Begin INPUT
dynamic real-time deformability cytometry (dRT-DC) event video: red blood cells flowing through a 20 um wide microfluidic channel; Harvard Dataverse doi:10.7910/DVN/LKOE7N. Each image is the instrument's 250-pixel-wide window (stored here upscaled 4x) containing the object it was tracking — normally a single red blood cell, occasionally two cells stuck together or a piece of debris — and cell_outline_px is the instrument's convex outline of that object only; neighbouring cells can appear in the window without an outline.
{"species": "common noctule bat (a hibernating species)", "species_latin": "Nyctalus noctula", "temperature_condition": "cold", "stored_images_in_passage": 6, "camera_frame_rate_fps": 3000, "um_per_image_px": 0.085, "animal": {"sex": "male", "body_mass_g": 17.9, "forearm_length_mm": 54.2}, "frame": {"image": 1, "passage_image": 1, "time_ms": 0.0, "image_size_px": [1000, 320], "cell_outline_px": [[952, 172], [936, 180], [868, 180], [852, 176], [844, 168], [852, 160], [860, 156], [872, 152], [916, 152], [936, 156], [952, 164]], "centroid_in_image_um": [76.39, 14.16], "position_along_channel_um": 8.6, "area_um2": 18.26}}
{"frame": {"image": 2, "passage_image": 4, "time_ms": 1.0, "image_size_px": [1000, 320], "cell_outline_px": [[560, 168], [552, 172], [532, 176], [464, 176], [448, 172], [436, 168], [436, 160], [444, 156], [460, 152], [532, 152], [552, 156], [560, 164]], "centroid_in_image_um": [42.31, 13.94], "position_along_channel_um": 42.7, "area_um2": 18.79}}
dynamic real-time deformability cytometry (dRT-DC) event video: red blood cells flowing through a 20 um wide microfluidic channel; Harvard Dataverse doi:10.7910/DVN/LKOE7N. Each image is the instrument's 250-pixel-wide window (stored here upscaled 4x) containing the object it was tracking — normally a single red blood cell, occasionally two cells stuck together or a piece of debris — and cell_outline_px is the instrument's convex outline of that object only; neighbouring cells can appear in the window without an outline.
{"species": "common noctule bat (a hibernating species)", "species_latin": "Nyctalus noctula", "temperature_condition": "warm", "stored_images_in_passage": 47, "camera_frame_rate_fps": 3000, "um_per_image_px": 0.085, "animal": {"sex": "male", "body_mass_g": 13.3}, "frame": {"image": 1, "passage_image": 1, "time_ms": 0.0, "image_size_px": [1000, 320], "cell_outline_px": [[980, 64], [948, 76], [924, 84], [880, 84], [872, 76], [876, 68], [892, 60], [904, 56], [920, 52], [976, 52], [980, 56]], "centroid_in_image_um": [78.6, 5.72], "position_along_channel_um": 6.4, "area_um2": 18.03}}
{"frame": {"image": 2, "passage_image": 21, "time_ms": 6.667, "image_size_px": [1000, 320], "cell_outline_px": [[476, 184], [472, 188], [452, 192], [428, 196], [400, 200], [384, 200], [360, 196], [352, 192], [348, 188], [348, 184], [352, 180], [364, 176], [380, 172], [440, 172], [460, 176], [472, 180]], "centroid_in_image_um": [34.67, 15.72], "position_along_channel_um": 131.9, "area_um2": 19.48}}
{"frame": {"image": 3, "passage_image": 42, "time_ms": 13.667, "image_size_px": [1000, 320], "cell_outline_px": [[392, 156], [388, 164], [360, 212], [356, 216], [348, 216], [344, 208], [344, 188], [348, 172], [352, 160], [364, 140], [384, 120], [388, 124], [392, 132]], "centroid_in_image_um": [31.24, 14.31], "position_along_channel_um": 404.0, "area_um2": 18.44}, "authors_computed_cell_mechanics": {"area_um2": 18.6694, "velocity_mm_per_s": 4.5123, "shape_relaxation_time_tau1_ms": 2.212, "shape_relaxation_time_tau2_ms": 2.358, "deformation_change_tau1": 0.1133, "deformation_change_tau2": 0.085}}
End INPUT
WRITTEN PROBLEM: The records above should be duplicated in full, exactly as given.

RIGHT ANSWER:
dynamic real-time deformability cytometry (dRT-DC) event video: red blood cells flowing through a 20 um wide microfluidic channel; Harvard Dataverse doi:10.7910/DVN/LKOE7N. Each image is the instrument's 250-pixel-wide window (stored here upscaled 4x) containing the object it was tracking — normally a single red blood cell, occasionally two cells stuck together or a piece of debris — and cell_outline_px is the instrument's convex outline of that object only; neighbouring cells can appear in the window without an outline.
{"species": "common noctule bat (a hibernating species)", "species_latin": "Nyctalus noctula", "temperature_condition": "cold", "stored_images_in_passage": 6, "camera_frame_rate_fps": 3000, "um_per_image_px": 0.085, "animal": {"sex": "male", "body_mass_g": 17.9, "forearm_length_mm": 54.2}, "frame": {"image": 1, "passage_image": 1, "time_ms": 0.0, "image_size_px": [1000, 320], "cell_outline_px": [[952, 172], [936, 180], [868, 180], [852, 176], [844, 168], [852, 160], [860, 156], [872, 152], [916, 152], [936, 156], [952, 164]], "centroid_in_image_um": [76.39, 14.16], "position_along_channel_um": 8.6, "area_um2": 18.26}}
{"frame": {"image": 2, "passage_image": 4, "time_ms": 1.0, "image_size_px": [1000, 320], "cell_outline_px": [[560, 168], [552, 172], [532, 176], [464, 176], [448, 172], [436, 168], [436, 160], [444, 156], [460, 152], [532, 152], [552, 156], [560, 164]], "centroid_in_image_um": [42.31, 13.94], "position_along_channel_um": 42.7, "area_um2": 18.79}}
dynamic real-time deformability cytometry (dRT-DC) event video: red blood cells flowing through a 20 um wide microfluidic channel; Harvard Dataverse doi:10.7910/DVN/LKOE7N. Each image is the instrument's 250-pixel-wide window (stored here upscaled 4x) containing the object it was tracking — normally a single red blood cell, occasionally two cells stuck together or a piece of debris — and cell_outline_px is the instrument's convex outline of that object only; neighbouring cells can appear in the window without an outline.
{"species": "common noctule bat (a hibernating species)", "species_latin": "Nyctalus noctula", "temperature_condition": "warm", "stored_images_in_passage": 47, "camera_frame_rate_fps": 3000, "um_per_image_px": 0.085, "animal": {"sex": "male", "body_mass_g": 13.3}, "frame": {"image": 1, "passage_image": 1, "time_ms": 0.0, "image_size_px": [1000, 320], "cell_outline_px": [[980, 64], [948, 76], [924, 84], [880, 84], [872, 76], [876, 68], [892, 60], [904, 56], [920, 52], [976, 52], [980, 56]], "centroid_in_image_um": [78.6, 5.72], "position_along_channel_um": 6.4, "area_um2": 18.03}}
{"frame": {"image": 2, "passage_image": 21, "time_ms": 6.667, "image_size_px": [1000, 320], "cell_outline_px": [[476, 184], [472, 188], [452, 192], [428, 196], [400, 200], [384, 200], [360, 196], [352, 192], [348, 188], [348, 184], [352, 180], [364, 176], [380, 172], [440, 172], [460, 176], [472, 180]], "centroid_in_image_um": [34.67, 15.72], "position_along_channel_um": 131.9, "area_um2": 19.48}}
{"frame": {"image": 3, "passage_image": 42, "time_ms": 13.667, "image_size_px": [1000, 320], "cell_outline_px": [[392, 156], [388, 164], [360, 212], [356, 216], [348, 216], [344, 208], [344, 188], [348, 172], [352, 160], [364, 140], [384, 120], [388, 124], [392, 132]], "centroid_in_image_um": [31.24, 14.31], "position_along_channel_um": 404.0, "area_um2": 18.44}, "authors_computed_cell_mechanics": {"area_um2": 18.6694, "velocity_mm_per_s": 4.5123, "shape_relaxation_time_tau1_ms": 2.212, "shape_relaxation_time_tau2_ms": 2.358, "deformation_change_tau1": 0.1133, "deformation_change_tau2": 0.085}}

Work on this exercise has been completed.